This makes us feel safer because we get to decide who is allowed to come inside our compound and who isn’t.
We are building a protective buffer because we know it’s a dangerous world out there.
Evil forces are always waiting for an opportunity to pounce and put our loved ones at risk.
But evil is cunning. They have found a new way in.
The 'gates' that secure the world’s homes are now unlocked with the sudden explosion in handheld internet devices.
It has started an unhealthy trend among the youths in Malaysia to mimic the Western way of life propagated through a billion or so internet sites which are readily available at a click of a button.
In a short time, eroded and gone are the traditional, conservative and morally upright Eastern etiquette, replaced by the more vulgar and immoral Western values.
A study in Australia reported that in 2003 alone, there are 260 million porn sites in the internet, an explosion of 1,800% (twentyfold increase) in just five years.
It is estimated that 10 women are raped every day, with many more going unreported. At least half of the victims are said to be children and teenage girls below 16 years old.
The increase in the rape of minors is worrying: from 378 reported cases in 1991, it rose to 859 in July 2012. It was also reported in Parliament that some 6,000 statutory rape cases were reported in the last five years.
Some pornography sites even deliberately target the young by registering website names like Teltubbies.com and Bobthebiulder.com (a deliberate misspelling of the names of children shows Teletubbies and Bob the Builder.)
So it should be perfectly reasonable when our former Prime Minister, Tun Mahathir Mohamad said recently that he thinks the internet today should be censored.
This, of course, contradicts with the undertaking he made when he was PM, when he said the internet should not be censored in any way.
Mahathir’s call for the government to reconsider the "absolute (Internet) freedom" as provided for under the Communication and Multimedia Act 1998, as well as the Bill of Guarantees of the Multimedia Super Corridor is because of the unfortunate development of internet content today.

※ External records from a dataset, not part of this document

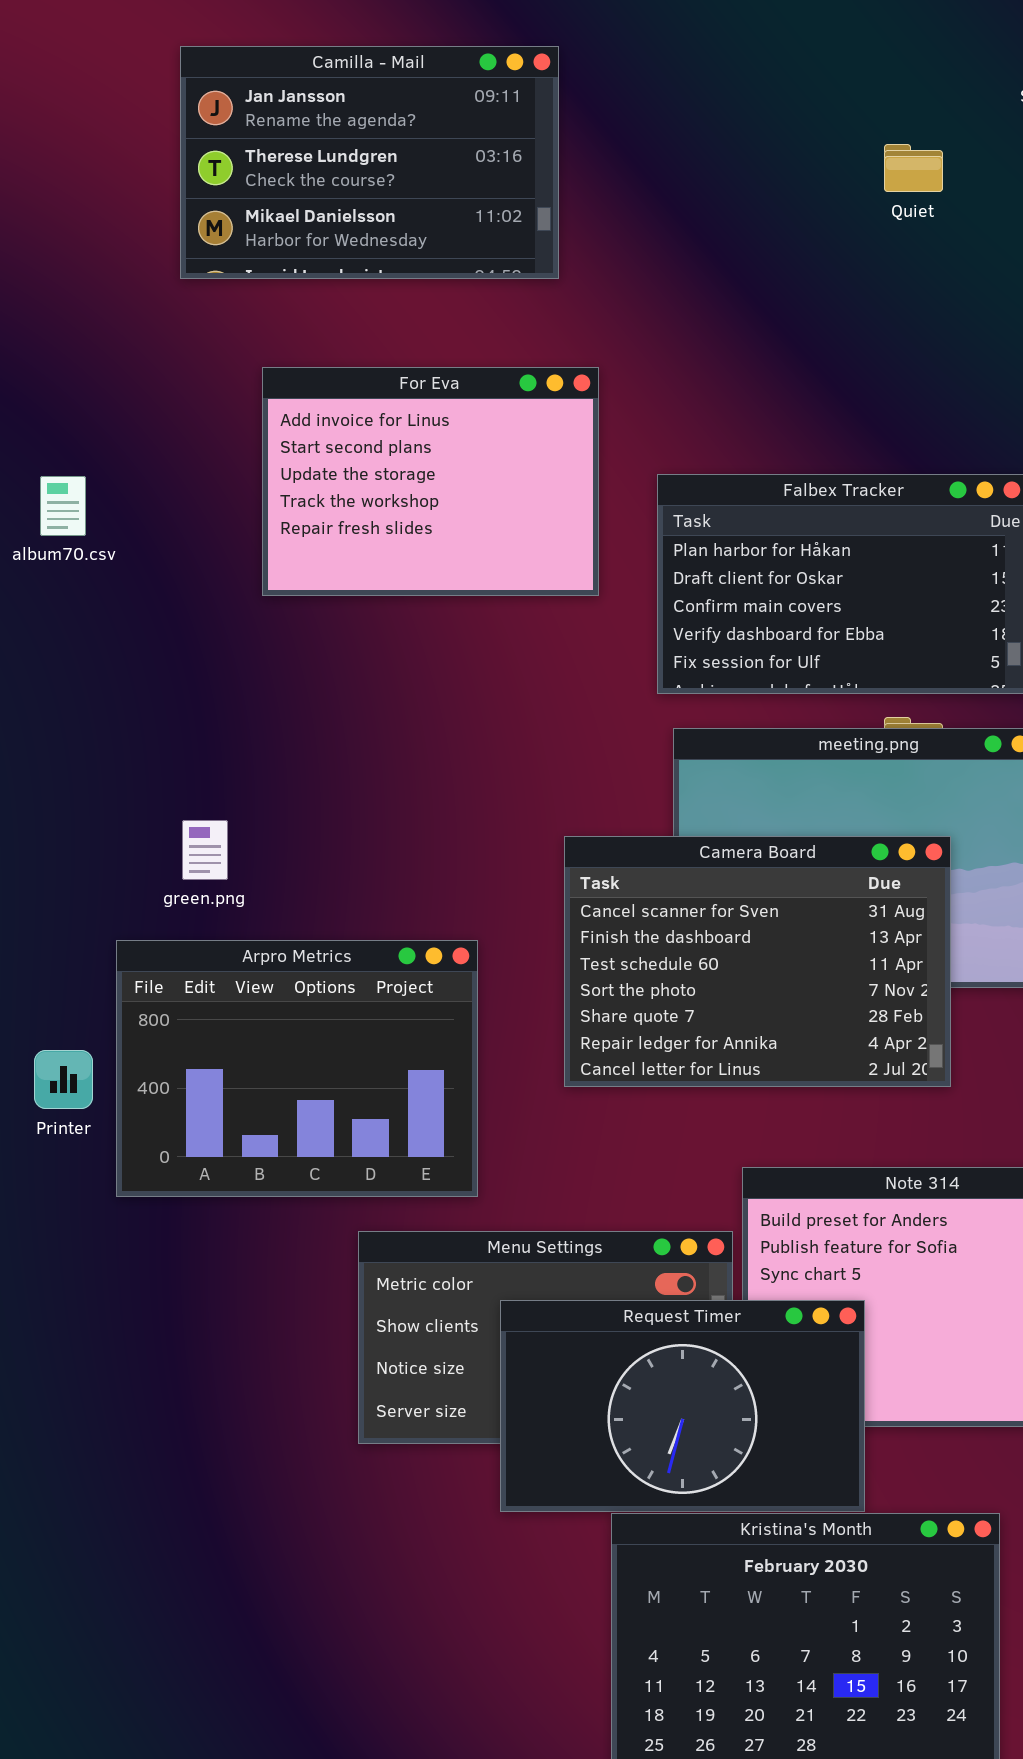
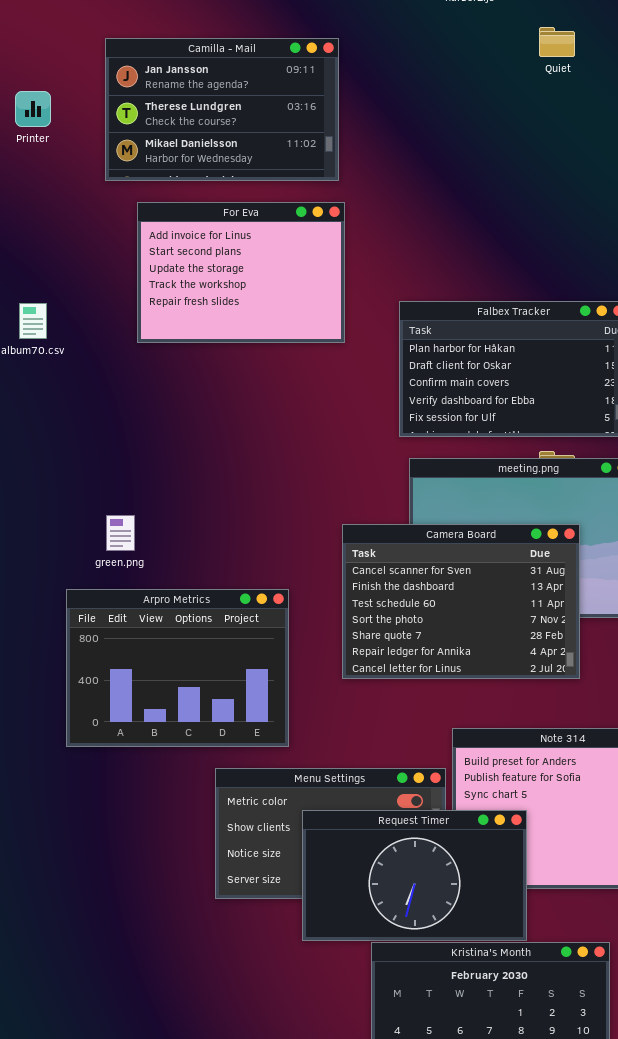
Quiet: [884,144,943,192] -> [539,27,575,57], moved
For Eva: [262,367,599,596] -> [137,202,345,343], moved
Printer: [34,1050,93,1109] -> [15,91,51,127], moved

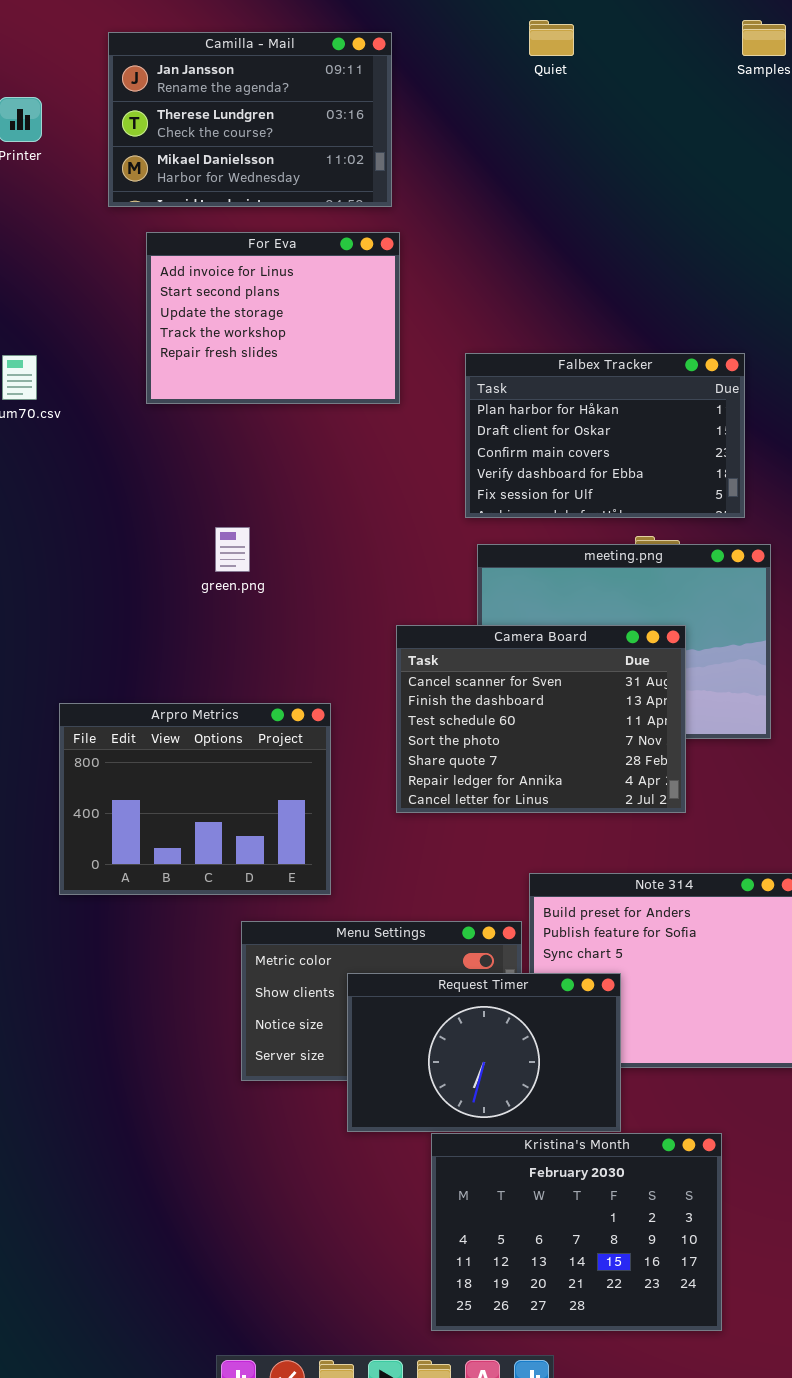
Quiet: [539,27,575,57] -> [529,20,574,56], moved
green.png: [106,515,135,551] -> [215,527,250,572], moved

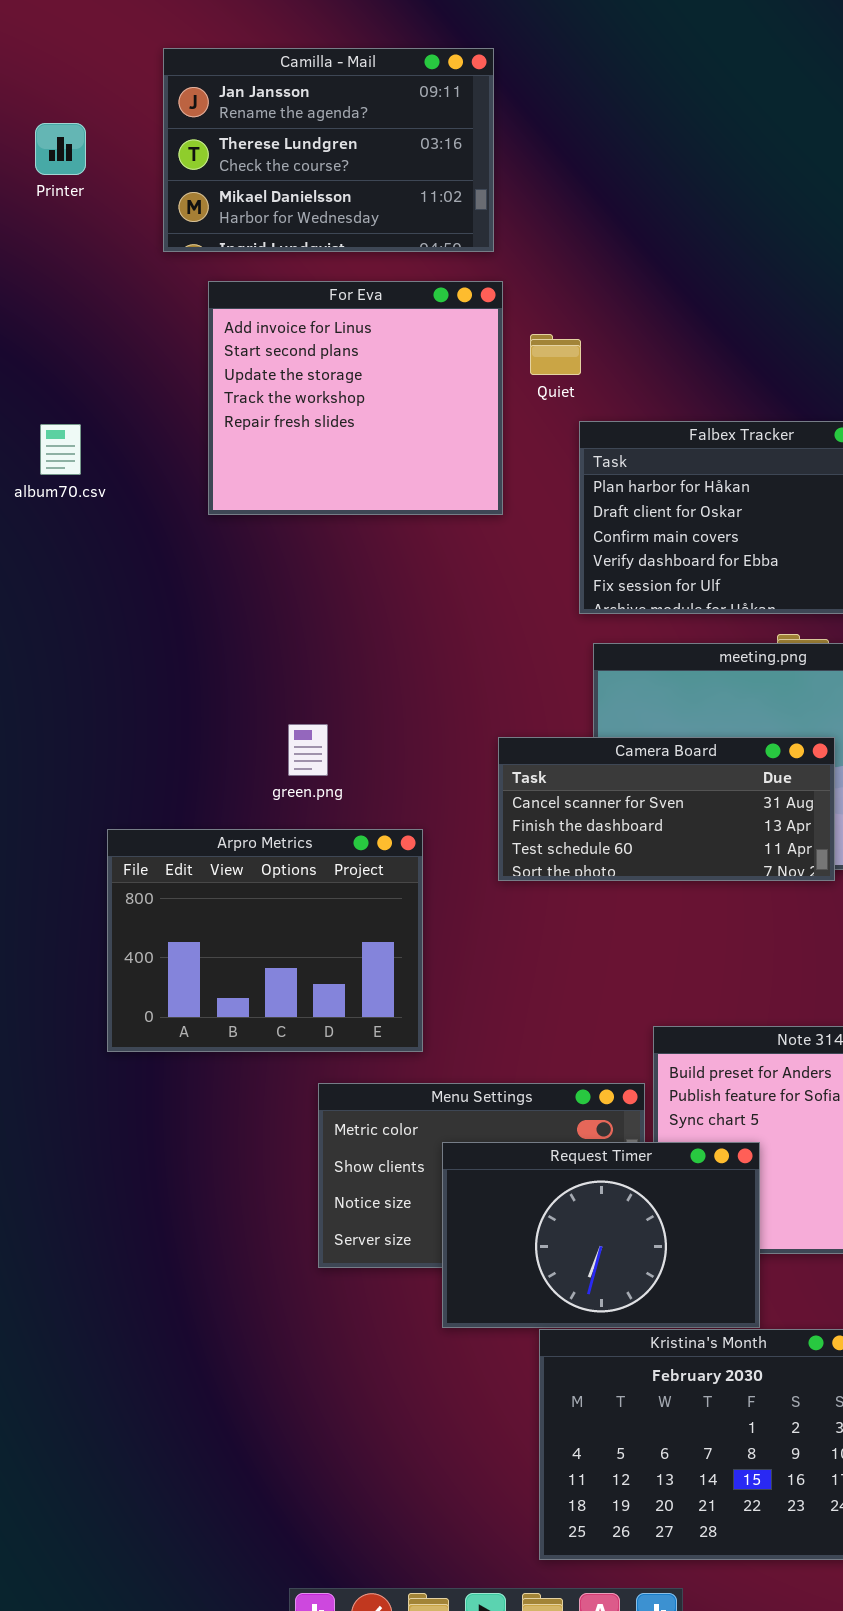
Quiet: [529,20,574,56] -> [530,334,581,375], moved
For Eva: [146,232,400,404] -> [208,281,503,515], resized
green.png: [215,527,250,572] -> [288,724,328,776], moved
Camera Board: [396,625,686,813] -> [498,737,835,881], resized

"When I said there should be no censorship of the Internet, I really did not realise the power of the Internet. (Which is) the power to create problems and agitate people.
"Before (pornographic) magazines and all that could be banned from coming into our country, now it (the Internet) is so porous that we cannot prevent all this filth from coming into our country," Mahathir reportedly said in an interview with local English daily New Sunday Times.

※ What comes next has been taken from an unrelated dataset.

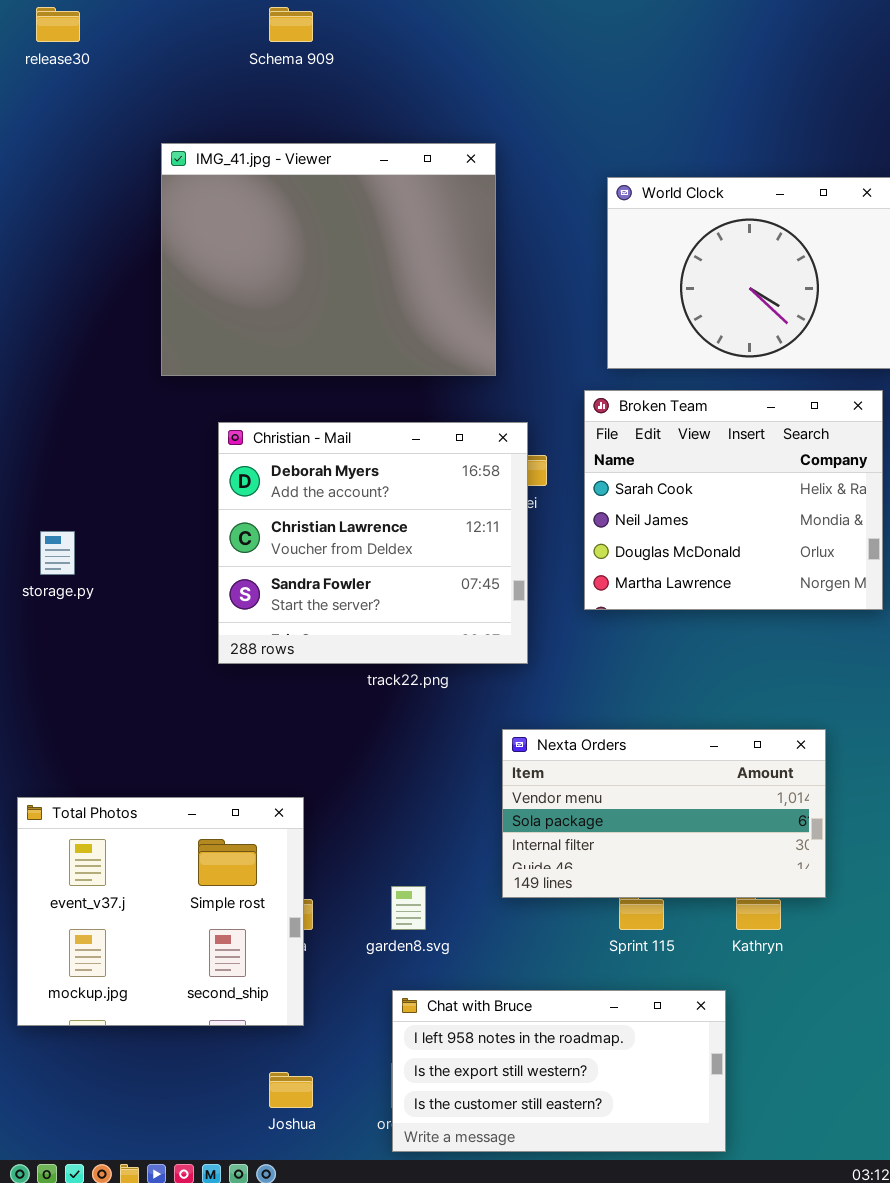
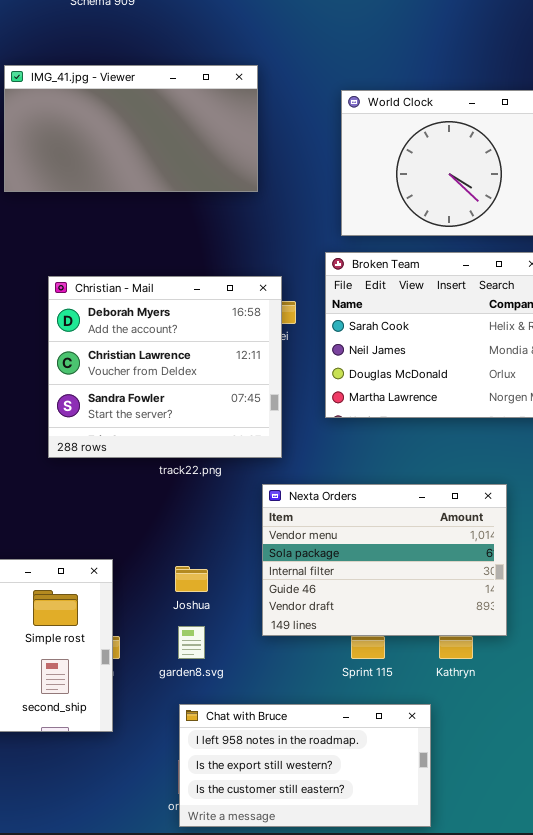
IMG_41.jpg - Viewer: [161,143,496,376] -> [4,65,258,192], resized
Nexta Orders: [502,729,826,898] -> [262,484,507,636], resized
Joshua: [269,1072,313,1108] -> [175,566,208,592], moved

Prime Minister Datuk Seri Najib Tun Razak, however is opposed to censoring the internet, saying that the move would not only be ineffective but would also cause public dissatisfaction.
But as recent as in 2009, Information Communication and Culture Minister Datuk Seri Dr Rais Yatim said the government was looking to put up Internet filter to stop access to undesirable websites.
Datuk Seri Dr Rais Yatim had said that the filter system was to reduce “Malaysian children’s exposure to online pornography.”
“We will attempt to put in this filtering system because the safety of our children from pornography cannot be compromised,” he told a press conference.
Rais said: "A segment of our society has now become culpable of various ills through the Internet: Internet gambling, child pornography, illicit adverts, false reporting, cheating, privacy intrusions and many more."
On the same note, Malaysian Communication and Multimedia Commission (MCMC) chairman Datuk Mohamed Sharil Tarmizi argued that what constitutes as an offence offline, should also be made illegal online.
"People need to distinguish between censoring (the Internet) and enforcing laws of the land," he said, citing the controversial decision to block 10 file-sharing websites found to have contravened the Copyright Act 1987, as an example.
"If stealing is illegal offline, than downloading of pirated contents is also an offence," he added.
Since 2008, MCMC has blocked 6,640 websites covering pornography, copyright infringement and malicious content.
Criminal analyst Kamal Affandi Hashim, said parents must be more responsible when it comes to providing internet access to their children.
“It’s akin to a knife, it can be used to cut food or injure a person. It is not the knife that is at fault, but the person who is holding the knife.
“Parents take responsibility and filter their children’s access to the internet,” cautioned Kamal.
It’s up to parents to control who they allow to enter their household. They should keep the ‘gates’ of their children’s mind firmly locked from being corrupted by filth.
Only then can our country be kept safe from the evils of the internet.